» Exercise
Please take the records that follow and repeat exactly the lines starting with the line with "an IHC image" and going on through the line with "immunohistochemical staining in".

Segment Start: Records

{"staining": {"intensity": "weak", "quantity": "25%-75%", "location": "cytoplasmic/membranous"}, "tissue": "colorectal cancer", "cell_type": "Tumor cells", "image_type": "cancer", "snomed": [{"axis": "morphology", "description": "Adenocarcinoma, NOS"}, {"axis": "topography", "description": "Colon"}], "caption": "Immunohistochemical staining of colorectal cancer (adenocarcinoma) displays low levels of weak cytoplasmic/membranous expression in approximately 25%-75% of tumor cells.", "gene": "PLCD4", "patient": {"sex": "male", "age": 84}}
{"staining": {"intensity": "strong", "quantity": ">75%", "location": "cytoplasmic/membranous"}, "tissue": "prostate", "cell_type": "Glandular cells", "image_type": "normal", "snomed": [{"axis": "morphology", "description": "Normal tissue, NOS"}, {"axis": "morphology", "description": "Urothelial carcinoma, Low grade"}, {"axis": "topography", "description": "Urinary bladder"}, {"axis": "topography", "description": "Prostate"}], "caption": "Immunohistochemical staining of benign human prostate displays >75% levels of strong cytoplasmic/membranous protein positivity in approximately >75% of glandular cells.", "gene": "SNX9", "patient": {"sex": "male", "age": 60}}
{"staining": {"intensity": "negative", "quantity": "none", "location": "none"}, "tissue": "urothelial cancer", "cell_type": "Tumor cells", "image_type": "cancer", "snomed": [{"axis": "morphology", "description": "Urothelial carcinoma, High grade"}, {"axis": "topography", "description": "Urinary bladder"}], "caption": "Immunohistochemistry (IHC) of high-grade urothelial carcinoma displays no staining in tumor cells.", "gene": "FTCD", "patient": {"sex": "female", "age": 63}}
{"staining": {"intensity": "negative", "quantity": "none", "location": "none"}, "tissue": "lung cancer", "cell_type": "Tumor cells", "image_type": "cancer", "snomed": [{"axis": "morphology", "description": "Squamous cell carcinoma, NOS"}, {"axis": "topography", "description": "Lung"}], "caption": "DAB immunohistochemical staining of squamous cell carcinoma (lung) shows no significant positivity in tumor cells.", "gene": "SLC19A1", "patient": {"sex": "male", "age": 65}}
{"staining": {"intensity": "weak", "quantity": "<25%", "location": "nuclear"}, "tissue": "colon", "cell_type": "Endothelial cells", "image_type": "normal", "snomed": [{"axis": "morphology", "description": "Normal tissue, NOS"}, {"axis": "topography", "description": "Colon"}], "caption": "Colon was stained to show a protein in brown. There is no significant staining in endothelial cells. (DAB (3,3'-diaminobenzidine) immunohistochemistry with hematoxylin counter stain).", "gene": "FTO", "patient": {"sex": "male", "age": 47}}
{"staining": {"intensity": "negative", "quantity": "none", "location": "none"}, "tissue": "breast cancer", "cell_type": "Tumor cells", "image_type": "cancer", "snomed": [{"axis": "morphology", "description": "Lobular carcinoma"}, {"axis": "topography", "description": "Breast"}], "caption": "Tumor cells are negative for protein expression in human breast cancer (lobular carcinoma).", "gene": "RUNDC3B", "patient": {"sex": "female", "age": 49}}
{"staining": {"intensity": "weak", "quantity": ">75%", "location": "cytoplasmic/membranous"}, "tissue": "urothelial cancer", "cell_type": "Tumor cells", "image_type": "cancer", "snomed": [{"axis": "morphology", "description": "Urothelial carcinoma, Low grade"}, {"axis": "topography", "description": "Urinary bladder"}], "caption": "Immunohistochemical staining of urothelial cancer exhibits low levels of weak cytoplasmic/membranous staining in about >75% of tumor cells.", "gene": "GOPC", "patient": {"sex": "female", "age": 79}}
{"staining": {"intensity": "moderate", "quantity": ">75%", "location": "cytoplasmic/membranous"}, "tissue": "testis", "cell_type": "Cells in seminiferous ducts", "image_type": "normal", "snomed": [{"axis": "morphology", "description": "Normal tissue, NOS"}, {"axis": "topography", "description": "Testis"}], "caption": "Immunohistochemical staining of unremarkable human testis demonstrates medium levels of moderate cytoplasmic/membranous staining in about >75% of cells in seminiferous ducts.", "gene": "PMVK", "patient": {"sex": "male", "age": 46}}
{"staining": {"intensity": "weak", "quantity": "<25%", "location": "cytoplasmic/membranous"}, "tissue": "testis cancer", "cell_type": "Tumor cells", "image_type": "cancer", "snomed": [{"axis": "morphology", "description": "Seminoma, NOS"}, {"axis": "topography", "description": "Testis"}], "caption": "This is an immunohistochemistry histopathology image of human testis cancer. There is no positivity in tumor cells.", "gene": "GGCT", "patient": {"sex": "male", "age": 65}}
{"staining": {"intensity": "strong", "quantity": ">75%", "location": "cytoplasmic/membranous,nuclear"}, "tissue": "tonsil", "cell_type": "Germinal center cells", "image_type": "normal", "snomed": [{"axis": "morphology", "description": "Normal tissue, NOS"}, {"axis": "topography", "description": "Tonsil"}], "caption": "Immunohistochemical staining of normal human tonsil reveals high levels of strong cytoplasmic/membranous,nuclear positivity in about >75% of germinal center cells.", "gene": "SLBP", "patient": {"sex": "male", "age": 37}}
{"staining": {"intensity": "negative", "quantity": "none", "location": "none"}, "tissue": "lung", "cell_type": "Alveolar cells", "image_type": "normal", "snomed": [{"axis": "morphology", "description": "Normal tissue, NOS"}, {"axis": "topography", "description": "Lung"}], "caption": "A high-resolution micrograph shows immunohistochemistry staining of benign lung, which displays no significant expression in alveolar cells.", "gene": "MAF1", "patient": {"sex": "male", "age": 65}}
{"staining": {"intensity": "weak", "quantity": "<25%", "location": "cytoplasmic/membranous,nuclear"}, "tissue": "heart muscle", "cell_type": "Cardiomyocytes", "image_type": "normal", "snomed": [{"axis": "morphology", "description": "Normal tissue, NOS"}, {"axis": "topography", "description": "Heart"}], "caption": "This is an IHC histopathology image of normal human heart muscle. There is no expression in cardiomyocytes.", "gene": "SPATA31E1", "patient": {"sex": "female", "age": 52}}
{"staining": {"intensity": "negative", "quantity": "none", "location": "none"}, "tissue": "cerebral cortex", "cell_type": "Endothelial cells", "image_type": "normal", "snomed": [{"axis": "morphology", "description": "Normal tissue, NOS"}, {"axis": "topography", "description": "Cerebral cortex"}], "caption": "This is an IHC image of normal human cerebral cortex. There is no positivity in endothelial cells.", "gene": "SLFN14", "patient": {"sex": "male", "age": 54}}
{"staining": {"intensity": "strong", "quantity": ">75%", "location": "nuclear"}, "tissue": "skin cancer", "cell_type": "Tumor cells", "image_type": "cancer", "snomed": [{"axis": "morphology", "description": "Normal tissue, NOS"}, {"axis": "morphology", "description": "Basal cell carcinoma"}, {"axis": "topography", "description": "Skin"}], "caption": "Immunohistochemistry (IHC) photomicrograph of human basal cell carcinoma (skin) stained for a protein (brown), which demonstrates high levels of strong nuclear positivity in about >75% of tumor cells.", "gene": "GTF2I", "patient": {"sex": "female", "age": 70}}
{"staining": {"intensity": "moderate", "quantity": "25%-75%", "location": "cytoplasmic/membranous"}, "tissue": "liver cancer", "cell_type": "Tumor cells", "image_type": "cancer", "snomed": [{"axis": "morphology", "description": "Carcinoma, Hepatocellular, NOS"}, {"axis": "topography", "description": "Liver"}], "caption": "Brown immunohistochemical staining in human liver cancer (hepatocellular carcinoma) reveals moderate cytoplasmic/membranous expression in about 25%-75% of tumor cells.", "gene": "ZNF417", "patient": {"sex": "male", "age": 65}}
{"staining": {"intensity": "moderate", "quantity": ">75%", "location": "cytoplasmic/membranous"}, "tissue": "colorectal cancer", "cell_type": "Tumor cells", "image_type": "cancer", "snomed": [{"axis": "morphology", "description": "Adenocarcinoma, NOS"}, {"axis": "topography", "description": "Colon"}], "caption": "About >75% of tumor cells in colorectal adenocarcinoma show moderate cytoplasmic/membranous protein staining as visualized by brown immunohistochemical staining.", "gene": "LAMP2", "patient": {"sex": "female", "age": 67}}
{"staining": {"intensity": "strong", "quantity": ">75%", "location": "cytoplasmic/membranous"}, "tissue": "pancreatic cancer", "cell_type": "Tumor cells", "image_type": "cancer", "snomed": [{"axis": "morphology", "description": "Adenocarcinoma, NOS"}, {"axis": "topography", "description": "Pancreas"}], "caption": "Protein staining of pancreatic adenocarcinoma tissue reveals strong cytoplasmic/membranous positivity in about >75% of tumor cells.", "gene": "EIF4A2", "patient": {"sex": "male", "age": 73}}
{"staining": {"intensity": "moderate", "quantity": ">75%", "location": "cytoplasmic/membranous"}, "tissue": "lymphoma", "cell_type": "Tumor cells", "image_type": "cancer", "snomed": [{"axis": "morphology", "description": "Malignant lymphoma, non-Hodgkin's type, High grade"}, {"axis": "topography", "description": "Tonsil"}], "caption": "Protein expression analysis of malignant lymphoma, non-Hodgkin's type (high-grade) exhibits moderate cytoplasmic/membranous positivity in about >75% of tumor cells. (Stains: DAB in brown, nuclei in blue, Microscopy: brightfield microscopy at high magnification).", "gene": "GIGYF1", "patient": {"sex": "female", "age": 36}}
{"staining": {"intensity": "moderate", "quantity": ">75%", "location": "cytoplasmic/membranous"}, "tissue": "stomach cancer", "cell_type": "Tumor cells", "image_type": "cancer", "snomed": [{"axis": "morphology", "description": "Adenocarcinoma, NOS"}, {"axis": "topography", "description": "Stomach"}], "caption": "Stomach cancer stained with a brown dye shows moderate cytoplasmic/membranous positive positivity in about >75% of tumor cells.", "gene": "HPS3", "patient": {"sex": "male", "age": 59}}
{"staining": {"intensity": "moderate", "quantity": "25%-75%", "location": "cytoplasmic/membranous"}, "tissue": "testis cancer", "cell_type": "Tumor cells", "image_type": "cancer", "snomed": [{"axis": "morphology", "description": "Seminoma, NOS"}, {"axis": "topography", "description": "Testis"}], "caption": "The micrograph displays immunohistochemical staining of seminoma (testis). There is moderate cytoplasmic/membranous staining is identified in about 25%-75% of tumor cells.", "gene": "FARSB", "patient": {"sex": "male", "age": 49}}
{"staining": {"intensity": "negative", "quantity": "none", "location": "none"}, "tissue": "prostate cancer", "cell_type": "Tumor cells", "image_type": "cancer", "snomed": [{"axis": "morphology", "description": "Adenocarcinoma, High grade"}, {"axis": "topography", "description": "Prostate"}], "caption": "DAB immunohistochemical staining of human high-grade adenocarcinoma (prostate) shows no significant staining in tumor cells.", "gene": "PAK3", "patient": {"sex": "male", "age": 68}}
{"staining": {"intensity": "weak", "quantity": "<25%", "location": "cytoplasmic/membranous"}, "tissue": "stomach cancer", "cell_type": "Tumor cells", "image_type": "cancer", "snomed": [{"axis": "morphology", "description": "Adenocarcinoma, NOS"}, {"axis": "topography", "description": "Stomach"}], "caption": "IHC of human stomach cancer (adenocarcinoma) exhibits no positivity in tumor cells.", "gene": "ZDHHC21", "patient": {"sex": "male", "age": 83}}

Segment End: Records

» Final answer
{"staining": {"intensity": "negative", "quantity": "none", "location": "none"}, "tissue": "cerebral cortex", "cell_type": "Endothelial cells", "image_type": "normal", "snomed": [{"axis": "morphology", "description": "Normal tissue, NOS"}, {"axis": "topography", "description": "Cerebral cortex"}], "caption": "This is an IHC image of normal human cerebral cortex. There is no positivity in endothelial cells.", "gene": "SLFN14", "patient": {"sex": "male", "age": 54}}
{"staining": {"intensity": "strong", "quantity": ">75%", "location": "nuclear"}, "tissue": "skin cancer", "cell_type": "Tumor cells", "image_type": "cancer", "snomed": [{"axis": "morphology", "description": "Normal tissue, NOS"}, {"axis": "morphology", "description": "Basal cell carcinoma"}, {"axis": "topography", "description": "Skin"}], "caption": "Immunohistochemistry (IHC) photomicrograph of human basal cell carcinoma (skin) stained for a protein (brown), which demonstrates high levels of strong nuclear positivity in about >75% of tumor cells.", "gene": "GTF2I", "patient": {"sex": "female", "age": 70}}
{"staining": {"intensity": "moderate", "quantity": "25%-75%", "location": "cytoplasmic/membranous"}, "tissue": "liver cancer", "cell_type": "Tumor cells", "image_type": "cancer", "snomed": [{"axis": "morphology", "description": "Carcinoma, Hepatocellular, NOS"}, {"axis": "topography", "description": "Liver"}], "caption": "Brown immunohistochemical staining in human liver cancer (hepatocellular carcinoma) reveals moderate cytoplasmic/membranous expression in about 25%-75% of tumor cells.", "gene": "ZNF417", "patient": {"sex": "male", "age": 65}}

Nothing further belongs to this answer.